A expressão limitada do mesmo subconjunto de genes desenvolvimentais também poderia gerar outro tipo de penas do tipo elongadas amplas e filamentosas (EBFF) em outros tipos dinossauros terópodes encontrados recentemente. Estes achados, tomados em um contexto maior, levaram Xu e seus colaboradores a propor que as etapas de desenvolvimento inferidas a partir dos dois espécimens de Similicaudipterix e das recentes descobertas de dinossauros “não-avianos” basais com penas do tipo PRPF e EBFF, eram produzidas por um sistema genético semelhante ao atual, mas no qual a expressão de certos genes como especificadores das barbas e apoptóticos inter-brabas eram
incompletas ou mesmo completamente ausente. Além disso, apesar dos achados relatados no artigo e outros dados recentes serem consistentes com o modelo padrão de evolução das penas (barbas
→ ráquis → vexilo) a origem das penas parece ter sido mais complicada, inclusive com uma
maior flexibilidade e diversidade que simplesmente se perdeu durante a evolução e não está mais representada nas espécies de terópodes modernos, as aves. A filogenia proposta pelos autores aponta para esta diversidade original e sugere que os tipos 1,2,7 tenham se perdido com a extinção dos dinossauros não avianos.

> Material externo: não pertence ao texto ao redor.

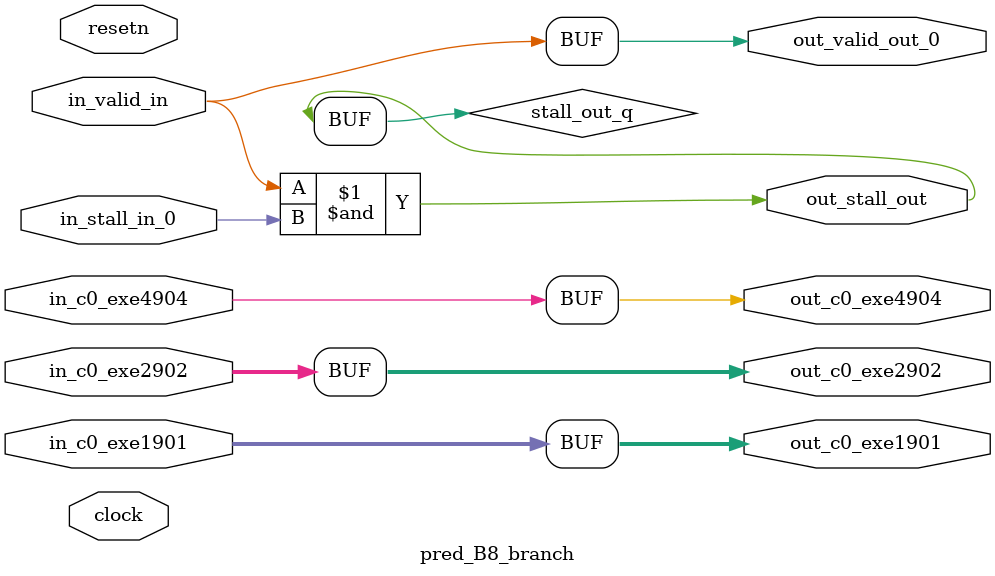
<source format=sv>



(* altera_attribute = "-name AUTO_SHIFT_REGISTER_RECOGNITION OFF; -name MESSAGE_DISABLE 10036; -name MESSAGE_DISABLE 10037; -name MESSAGE_DISABLE 14130; -name MESSAGE_DISABLE 14320; -name MESSAGE_DISABLE 15400; -name MESSAGE_DISABLE 14130; -name MESSAGE_DISABLE 10036; -name MESSAGE_DISABLE 12020; -name MESSAGE_DISABLE 12030; -name MESSAGE_DISABLE 12010; -name MESSAGE_DISABLE 12110; -name MESSAGE_DISABLE 14320; -name MESSAGE_DISABLE 13410; -name MESSAGE_DISABLE 113007; -name MESSAGE_DISABLE 10958" *)
module pred_B8_branch (
    input wire [31:0] in_c0_exe1901,
    input wire [31:0] in_c0_exe2902,
    input wire [0:0] in_c0_exe4904,
    input wire [0:0] in_stall_in_0,
    input wire [0:0] in_valid_in,
    output wire [31:0] out_c0_exe1901,
    output wire [31:0] out_c0_exe2902,
    output wire [0:0] out_c0_exe4904,
    output wire [0:0] out_stall_out,
    output wire [0:0] out_valid_out_0,
    input wire clock,
    input wire resetn
    );

    wire [0:0] stall_out_q;


    // out_c0_exe1901(GPOUT,7)
    assign out_c0_exe1901 = in_c0_exe1901;

    // out_c0_exe2902(GPOUT,8)
    assign out_c0_exe2902 = in_c0_exe2902;

    // out_c0_exe4904(GPOUT,9)
    assign out_c0_exe4904 = in_c0_exe4904;

    // stall_out(LOGICAL,12)
    assign stall_out_q = in_valid_in & in_stall_in_0;

    // out_stall_out(GPOUT,10)
    assign out_stall_out = stall_out_q;

    // out_valid_out_0(GPOUT,11)
    assign out_valid_out_0 = in_valid_in;

endmodule

</source>
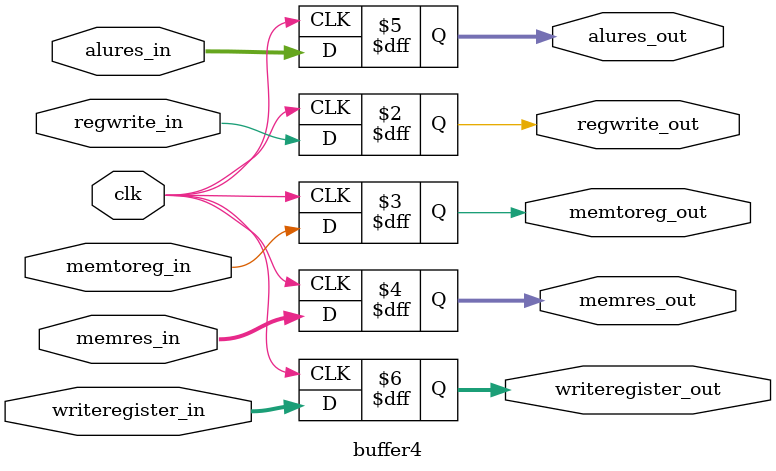
<source format=v>
module buffer4(
	input clk,
	input regwrite_in,
	input memtoreg_in,
	input [31:0]memres_in,
	input [31:0]alures_in,
	input [4:0]writeregister_in,
	
	output reg regwrite_out,
	output reg memtoreg_out,
	output reg [31:0]memres_out,
	output reg [31:0]alures_out,
	output reg [4:0]writeregister_out
);

always @(posedge clk)
	begin
		regwrite_out = regwrite_in;
		memtoreg_out = memtoreg_in;
		memres_out = memres_in;
		alures_out = alures_in;
		writeregister_out = writeregister_in;
	end 
	
endmodule
</source>
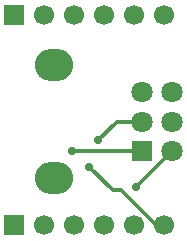
<source format=gbr>
%TF.GenerationSoftware,KiCad,Pcbnew,9.0.6*%
%TF.CreationDate,2025-12-17T11:34:44-05:00*%
%TF.ProjectId,lichen-breadboard-alpha-pot-dual-adaptor,6c696368-656e-42d6-9272-656164626f61,rev?*%
%TF.SameCoordinates,Original*%
%TF.FileFunction,Copper,L2,Bot*%
%TF.FilePolarity,Positive*%
%FSLAX46Y46*%
G04 Gerber Fmt 4.6, Leading zero omitted, Abs format (unit mm)*
G04 Created by KiCad (PCBNEW 9.0.6) date 2025-12-17 11:34:44*
%MOMM*%
%LPD*%
G01*
G04 APERTURE LIST*
%TA.AperFunction,ComponentPad*%
%ADD10O,3.240000X2.720000*%
%TD*%
%TA.AperFunction,ComponentPad*%
%ADD11R,1.800000X1.800000*%
%TD*%
%TA.AperFunction,ComponentPad*%
%ADD12C,1.800000*%
%TD*%
%TA.AperFunction,ComponentPad*%
%ADD13R,1.700000X1.700000*%
%TD*%
%TA.AperFunction,ComponentPad*%
%ADD14C,1.700000*%
%TD*%
%TA.AperFunction,ViaPad*%
%ADD15C,0.700000*%
%TD*%
%TA.AperFunction,Conductor*%
%ADD16C,0.300000*%
%TD*%
%TA.AperFunction,Conductor*%
%ADD17C,0.200000*%
%TD*%
G04 APERTURE END LIST*
D10*
%TO.P,RV2,*%
%TO.N,*%
X105460000Y-115860000D03*
X105460000Y-106360000D03*
D11*
%TO.P,RV2,1,1*%
%TO.N,Net-(J4-Pin_1)*%
X112960000Y-113610000D03*
D12*
%TO.P,RV2,2,2*%
%TO.N,Net-(J4-Pin_2)*%
X112960000Y-111110000D03*
%TO.P,RV2,3,3*%
%TO.N,Net-(J4-Pin_3)*%
X112960000Y-108610000D03*
%TO.P,RV2,4,4*%
%TO.N,Net-(J4-Pin_4)*%
X115460000Y-113610000D03*
%TO.P,RV2,5,5*%
%TO.N,Net-(J4-Pin_5)*%
X115460000Y-111110000D03*
%TO.P,RV2,6,6*%
%TO.N,Net-(J4-Pin_6)*%
X115460000Y-108610000D03*
%TD*%
D13*
%TO.P,J4,1,Pin_1*%
%TO.N,Net-(J4-Pin_1)*%
X102130000Y-119890000D03*
D14*
%TO.P,J4,2,Pin_2*%
%TO.N,Net-(J4-Pin_2)*%
X104670000Y-119890000D03*
%TO.P,J4,3,Pin_3*%
%TO.N,Net-(J4-Pin_3)*%
X107210000Y-119890000D03*
%TO.P,J4,4,Pin_4*%
%TO.N,Net-(J4-Pin_4)*%
X109750000Y-119890000D03*
%TO.P,J4,5,Pin_5*%
%TO.N,Net-(J4-Pin_5)*%
X112290000Y-119890000D03*
%TO.P,J4,6,Pin_6*%
%TO.N,Net-(J4-Pin_6)*%
X114830000Y-119890000D03*
%TD*%
D13*
%TO.P,J1,1,Pin_1*%
%TO.N,unconnected-(J1-Pin_1-Pad1)*%
X102130000Y-102110000D03*
D14*
%TO.P,J1,2,Pin_2*%
%TO.N,unconnected-(J1-Pin_2-Pad2)*%
X104670000Y-102110000D03*
%TO.P,J1,3,Pin_3*%
%TO.N,unconnected-(J1-Pin_3-Pad3)*%
X107210000Y-102110000D03*
%TO.P,J1,4,Pin_4*%
%TO.N,unconnected-(J1-Pin_4-Pad4)*%
X109750000Y-102110000D03*
%TO.P,J1,5,Pin_5*%
%TO.N,unconnected-(J1-Pin_5-Pad5)*%
X112290000Y-102110000D03*
%TO.P,J1,6,Pin_6*%
%TO.N,unconnected-(J1-Pin_6-Pad6)*%
X114830000Y-102110000D03*
%TD*%
D15*
%TO.N,Net-(J4-Pin_2)*%
X109220000Y-112700000D03*
%TO.N,Net-(J4-Pin_1)*%
X107000000Y-113610000D03*
%TO.N,Net-(J4-Pin_6)*%
X108480000Y-114930000D03*
%TO.N,Net-(J4-Pin_4)*%
X112430000Y-116640000D03*
%TD*%
D16*
%TO.N,Net-(J4-Pin_6)*%
X108480000Y-114930000D02*
X110450000Y-116900000D01*
X110450000Y-116900000D02*
X111150000Y-116900000D01*
X111150000Y-116900000D02*
X114140000Y-119890000D01*
X114140000Y-119890000D02*
X114830000Y-119890000D01*
%TO.N,Net-(J4-Pin_1)*%
X112960000Y-113610000D02*
X107000000Y-113610000D01*
%TO.N,Net-(J4-Pin_4)*%
X115460000Y-113610000D02*
X112430000Y-116640000D01*
D17*
X109750000Y-119320000D02*
X109750000Y-119890000D01*
D16*
%TO.N,Net-(J4-Pin_2)*%
X110810000Y-111110000D02*
X109220000Y-112700000D01*
X112960000Y-111110000D02*
X110810000Y-111110000D01*
%TD*%
M02*

</source>
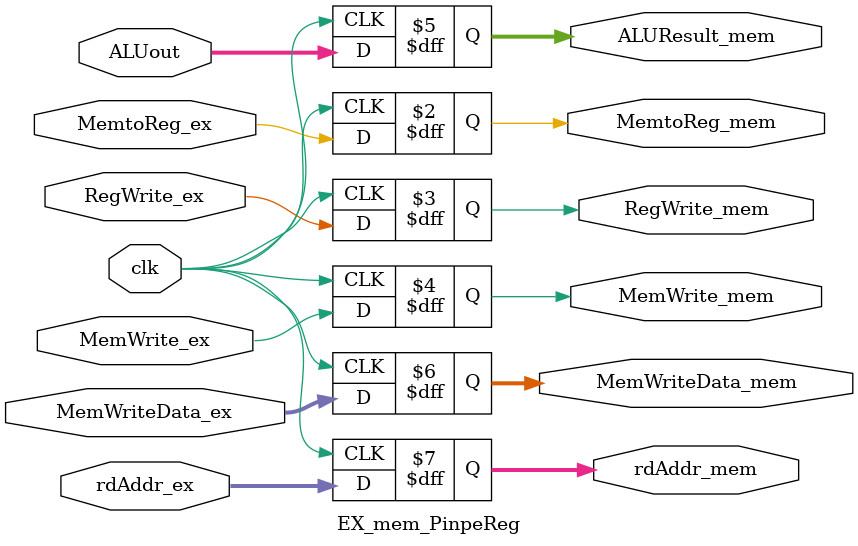
<source format=v>
module EX_mem_PinpeReg(
    input clk,
    input MemtoReg_ex, RegWrite_ex, MemWrite_ex,
    input [31:0] ALUout, MemWriteData_ex,
    input [4:0] rdAddr_ex,
    output reg MemtoReg_mem, RegWrite_mem, MemWrite_mem,
    output reg [31:0] ALUResult_mem, MemWriteData_mem,
    output reg [4:0] rdAddr_mem);
    
always @(posedge clk) begin
    {MemtoReg_mem, RegWrite_mem, MemWrite_mem} <= {MemtoReg_ex, RegWrite_ex, MemWrite_ex};
    {ALUResult_mem, MemWriteData_mem} <= {ALUout, MemWriteData_ex};
    rdAddr_mem <= rdAddr_ex;
end
endmodule
</source>
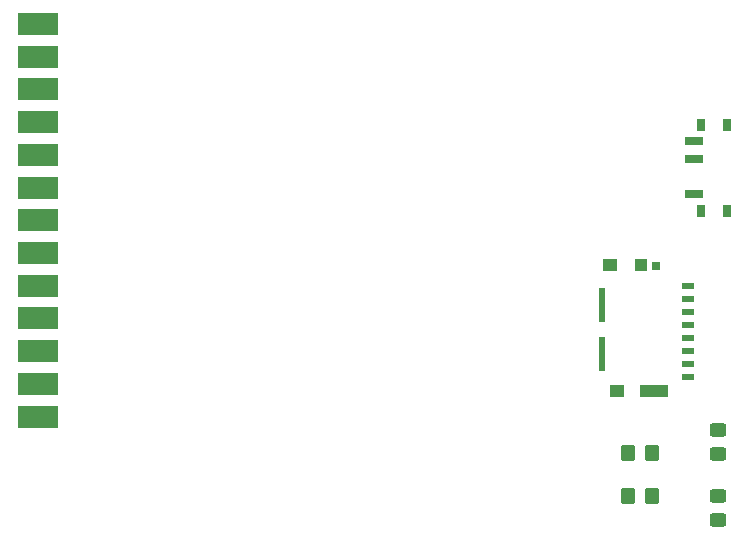
<source format=gtp>
%TF.GenerationSoftware,KiCad,Pcbnew,(6.0.4-0)*%
%TF.CreationDate,2022-11-20T14:03:23-07:00*%
%TF.ProjectId,bluescsi_iigs_internal,626c7565-7363-4736-995f-696967735f69,rev?*%
%TF.SameCoordinates,Original*%
%TF.FileFunction,Paste,Top*%
%TF.FilePolarity,Positive*%
%FSLAX46Y46*%
G04 Gerber Fmt 4.6, Leading zero omitted, Abs format (unit mm)*
G04 Created by KiCad (PCBNEW (6.0.4-0)) date 2022-11-20 14:03:23*
%MOMM*%
%LPD*%
G01*
G04 APERTURE LIST*
G04 Aperture macros list*
%AMRoundRect*
0 Rectangle with rounded corners*
0 $1 Rounding radius*
0 $2 $3 $4 $5 $6 $7 $8 $9 X,Y pos of 4 corners*
0 Add a 4 corners polygon primitive as box body*
4,1,4,$2,$3,$4,$5,$6,$7,$8,$9,$2,$3,0*
0 Add four circle primitives for the rounded corners*
1,1,$1+$1,$2,$3*
1,1,$1+$1,$4,$5*
1,1,$1+$1,$6,$7*
1,1,$1+$1,$8,$9*
0 Add four rect primitives between the rounded corners*
20,1,$1+$1,$2,$3,$4,$5,0*
20,1,$1+$1,$4,$5,$6,$7,0*
20,1,$1+$1,$6,$7,$8,$9,0*
20,1,$1+$1,$8,$9,$2,$3,0*%
G04 Aperture macros list end*
%ADD10R,1.500000X0.700000*%
%ADD11R,0.800000X1.000000*%
%ADD12RoundRect,0.249999X0.350001X0.450001X-0.350001X0.450001X-0.350001X-0.450001X0.350001X-0.450001X0*%
%ADD13RoundRect,0.249999X-0.450001X0.325001X-0.450001X-0.325001X0.450001X-0.325001X0.450001X0.325001X0*%
%ADD14RoundRect,0.249999X-0.350001X-0.450001X0.350001X-0.450001X0.350001X0.450001X-0.350001X0.450001X0*%
%ADD15RoundRect,0.249999X0.450001X-0.325001X0.450001X0.325001X-0.450001X0.325001X-0.450001X-0.325001X0*%
%ADD16R,0.550000X2.910000*%
%ADD17R,2.390000X1.050000*%
%ADD18R,1.200000X1.050000*%
%ADD19R,1.080000X1.050000*%
%ADD20R,0.780000X0.720000*%
%ADD21R,1.000000X0.500000*%
%ADD22R,3.480000X1.846667*%
G04 APERTURE END LIST*
D10*
%TO.C,SW1*%
X182466000Y-59345000D03*
X182466000Y-60845000D03*
X182466000Y-63845000D03*
D11*
X185326000Y-65245000D03*
X183116000Y-65245000D03*
X185326000Y-57945000D03*
X183116000Y-57945000D03*
%TD*%
D12*
%TO.C,R2*%
X178927000Y-89408000D03*
X176927000Y-89408000D03*
%TD*%
D13*
%TO.C,D1*%
X184531000Y-83811000D03*
X184531000Y-85861000D03*
%TD*%
D14*
%TO.C,R1*%
X176927000Y-85725000D03*
X178927000Y-85725000D03*
%TD*%
D15*
%TO.C,D2*%
X184531000Y-91449000D03*
X184531000Y-89399000D03*
%TD*%
D16*
%TO.C,J3*%
X174730000Y-77388000D03*
X174730000Y-73198000D03*
D17*
X179160000Y-80509000D03*
D18*
X175975000Y-80509000D03*
X175405000Y-69859000D03*
D19*
X178015000Y-69859000D03*
D20*
X179285000Y-69874000D03*
D21*
X181965000Y-79334000D03*
X181965000Y-78234000D03*
X181965000Y-77134000D03*
X181965000Y-76034000D03*
X181965000Y-74934000D03*
X181965000Y-73834000D03*
X181965000Y-72734000D03*
X181965000Y-71634000D03*
%TD*%
D22*
%TO.C,J6*%
X127000000Y-49420000D03*
X127000000Y-52190000D03*
X127000000Y-54960000D03*
X127000000Y-57730000D03*
X127000000Y-60500000D03*
X127000000Y-63270000D03*
X127000000Y-66040000D03*
X127000000Y-68810000D03*
X127000000Y-71580000D03*
X127000000Y-74350000D03*
X127000000Y-77120000D03*
X127000000Y-79890000D03*
X127000000Y-82660000D03*
%TD*%
M02*

</source>
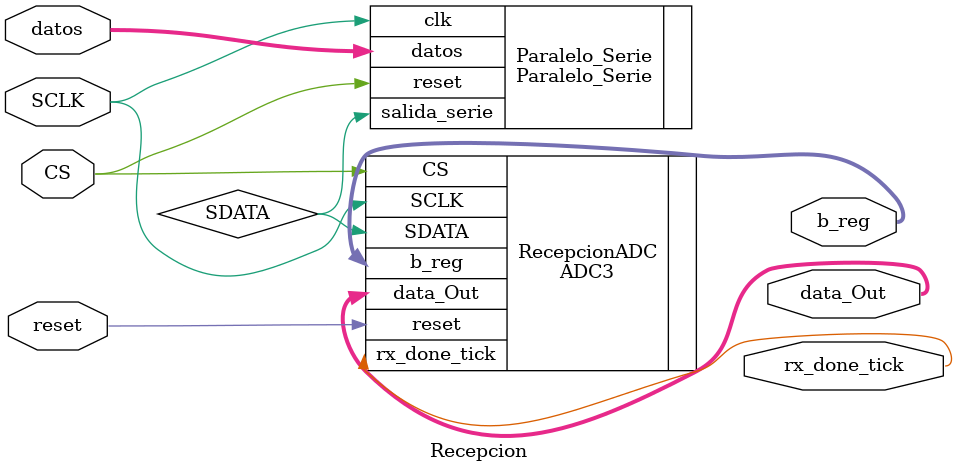
<source format=v>
`timescale 1ns / 1ps
module Recepcion(
input wire SCLK,CS,reset,
input wire [15:0]datos,
output wire rx_done_tick,
output wire [15:0] b_reg,
output wire [11:0]data_Out

    );
	 
	 wire SDATA;
	 
	 Paralelo_Serie Paralelo_Serie (
    .clk(SCLK), 
    .reset(CS), 
    .datos(datos), 
    .salida_serie(SDATA)
    );

	ADC3 RecepcionADC (
    .SDATA(SDATA), 
    .reset(reset), 
    .CS(CS), 
    .SCLK(SCLK), 
    .rx_done_tick(rx_done_tick), 
    .b_reg(b_reg), 
    .data_Out(data_Out)
    );



endmodule

</source>
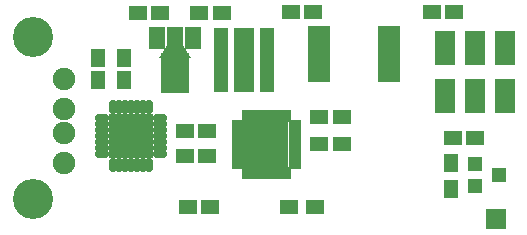
<source format=gbs>
G04 #@! TF.GenerationSoftware,KiCad,Pcbnew,no-vcs-found-44b118f~58~ubuntu16.04.1*
G04 #@! TF.CreationDate,2017-06-12T15:04:32+03:00*
G04 #@! TF.ProjectId,serial_gw_ATMEGA328P,73657269616C5F67775F41544D454741,rev?*
G04 #@! TF.FileFunction,Soldermask,Bot*
G04 #@! TF.FilePolarity,Negative*
%FSLAX46Y46*%
G04 Gerber Fmt 4.6, Leading zero omitted, Abs format (unit mm)*
G04 Created by KiCad (PCBNEW no-vcs-found-44b118f~58~ubuntu16.04.1) date Mon Jun 12 15:04:32 2017*
%MOMM*%
%LPD*%
G01*
G04 APERTURE LIST*
%ADD10C,0.100000*%
%ADD11C,1.901140*%
%ADD12C,3.399740*%
%ADD13R,1.750000X1.750000*%
%ADD14R,1.200000X5.500000*%
%ADD15R,1.700000X5.500000*%
%ADD16R,1.600000X1.150000*%
%ADD17R,1.150000X1.600000*%
%ADD18R,1.670000X2.900000*%
%ADD19R,2.125000X2.125000*%
%ADD20R,0.650000X1.100000*%
%ADD21R,1.100000X0.650000*%
%ADD22R,1.600000X1.300000*%
%ADD23R,1.850000X0.850000*%
%ADD24C,1.149300*%
%ADD25R,2.398980X3.399740*%
%ADD26R,1.400760X1.901140*%
%ADD27R,2.075000X2.075000*%
%ADD28O,0.700000X1.250000*%
%ADD29O,1.250000X0.700000*%
%ADD30R,1.300000X1.600000*%
%ADD31R,1.300000X1.200000*%
G04 APERTURE END LIST*
D10*
D11*
X76207000Y-87422000D03*
X76207000Y-84882000D03*
X76207000Y-82850000D03*
X76207000Y-80310000D03*
D12*
X73540000Y-90470000D03*
X73540000Y-76754000D03*
D13*
X112776000Y-92202000D03*
D14*
X89490000Y-78740000D03*
D15*
X91440000Y-78740000D03*
D14*
X93390000Y-78740000D03*
D16*
X97282000Y-74676000D03*
X95382000Y-74676000D03*
X99690000Y-83566000D03*
X97790000Y-83566000D03*
X88326000Y-84728000D03*
X86426000Y-84728000D03*
X86426000Y-86868000D03*
X88326000Y-86868000D03*
X97790000Y-85852000D03*
X99690000Y-85852000D03*
X86680000Y-91186000D03*
X88580000Y-91186000D03*
X84328000Y-74760000D03*
X82428000Y-74760000D03*
X107320000Y-74676000D03*
X109220000Y-74676000D03*
D17*
X81310000Y-78550000D03*
X81310000Y-80450000D03*
D16*
X89530000Y-74730000D03*
X87630000Y-74730000D03*
D17*
X79070000Y-78560000D03*
X79070000Y-80460000D03*
D18*
X113498000Y-81756000D03*
X110998000Y-81756000D03*
X108458000Y-81756000D03*
X108458000Y-77756000D03*
X110998000Y-77756000D03*
X113538000Y-77756000D03*
D19*
X92456000Y-86740500D03*
X92456000Y-85015500D03*
X94181000Y-86740500D03*
X94181000Y-85015500D03*
D20*
X91568500Y-88278000D03*
X92068500Y-88278000D03*
X92568500Y-88278000D03*
X93068500Y-88278000D03*
X93568500Y-88278000D03*
X94068500Y-88278000D03*
X94568500Y-88278000D03*
X95068500Y-88278000D03*
D21*
X95718500Y-87628000D03*
X95718500Y-87128000D03*
X95718500Y-86628000D03*
X95718500Y-86128000D03*
X95718500Y-85628000D03*
X95718500Y-85128000D03*
X95718500Y-84628000D03*
X95718500Y-84128000D03*
D20*
X95068500Y-83478000D03*
X94568500Y-83478000D03*
X94068500Y-83478000D03*
X93568500Y-83478000D03*
X93068500Y-83478000D03*
X92568500Y-83478000D03*
X92068500Y-83478000D03*
X91568500Y-83478000D03*
D21*
X90918500Y-84128000D03*
X90918500Y-84628000D03*
X90918500Y-85128000D03*
X90918500Y-85628000D03*
X90918500Y-86128000D03*
X90918500Y-86628000D03*
X90918500Y-87128000D03*
X90918500Y-87628000D03*
D22*
X95250000Y-91186000D03*
X97450000Y-91186000D03*
D23*
X97790000Y-76282000D03*
X97790000Y-76932000D03*
X97790000Y-77582000D03*
X97790000Y-78232000D03*
X97790000Y-78882000D03*
X97790000Y-79532000D03*
X97790000Y-80182000D03*
X103690000Y-80182000D03*
X103690000Y-79532000D03*
X103690000Y-78882000D03*
X103690000Y-78232000D03*
X103690000Y-77582000D03*
X103690000Y-76932000D03*
X103690000Y-76282000D03*
D24*
X85598000Y-77990700D03*
D10*
G36*
X86205317Y-77416050D02*
X86972815Y-78565350D01*
X84223185Y-78565350D01*
X84990683Y-77416050D01*
X86205317Y-77416050D01*
X86205317Y-77416050D01*
G37*
D25*
X85598000Y-79839820D03*
D26*
X87099140Y-76888340D03*
X85598000Y-76888340D03*
X84096860Y-76888340D03*
D27*
X81026000Y-86003000D03*
X81026000Y-84328000D03*
X82701000Y-86003000D03*
X82701000Y-84328000D03*
D28*
X80363500Y-87615500D03*
X80863500Y-87615500D03*
X81363500Y-87615500D03*
X81863500Y-87615500D03*
X82363500Y-87615500D03*
X82863500Y-87615500D03*
X83363500Y-87615500D03*
D29*
X84313500Y-86665500D03*
X84313500Y-86165500D03*
X84313500Y-85665500D03*
X84313500Y-85165500D03*
X84313500Y-84665500D03*
X84313500Y-84165500D03*
X84313500Y-83665500D03*
D28*
X83363500Y-82715500D03*
X82863500Y-82715500D03*
X82363500Y-82715500D03*
X81863500Y-82715500D03*
X81363500Y-82715500D03*
X80863500Y-82715500D03*
X80363500Y-82715500D03*
D29*
X79413500Y-83665500D03*
X79413500Y-84165500D03*
X79413500Y-84665500D03*
X79413500Y-85165500D03*
X79413500Y-85665500D03*
X79413500Y-86165500D03*
X79413500Y-86665500D03*
D16*
X110998000Y-85344000D03*
X109098000Y-85344000D03*
D30*
X108966000Y-87462000D03*
X108966000Y-89662000D03*
D31*
X112998000Y-88458000D03*
X110998000Y-87508000D03*
X110998000Y-89408000D03*
M02*

</source>
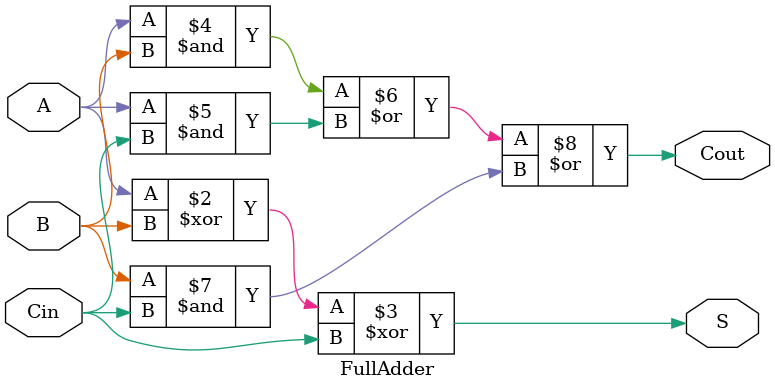
<source format=v>
`timescale 1ns / 1ps

module FullAdder(A, B, Cin, S, Cout);

    input A, B, Cin;
    output reg S, Cout;

    always @(A, B, Cin) begin
        S <= A ^ B ^ Cin;
        Cout <= (A & B) | (A & Cin) | (B & Cin);
    end

endmodule


</source>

Os estudos do grupo de Xu e outras novas descobertas, e análises de fósseis de dinossauros do período cretáceo, nos ajudam a
compreender como a evolução “molda” os fenótipos através de
alterações ontogenéticas, revelando nuances que a pouco tempo não eram nem imaginadas. Este trabalhos jogam um pouco mais de luz sobre o problema do desenvolvimento de novas características e, ao mesmo tempo, permitem-nos apreciarmos melhor o fato que a diversidade atual é só uma fração daquilo que já existiu.
Referências:
Xu, X., Zheng, X., & You, H. (2010). Exceptional dinosaur fossils show ontogenetic development of early feathers Nature, 464 (7293), 1338-1341 DOI: 10.1038/nature08965
Vieira, E. 2008. Penas: marcas indeléveis da evolução das aves.; Evolucionismo.ning.com, acesso em 05/05/2010.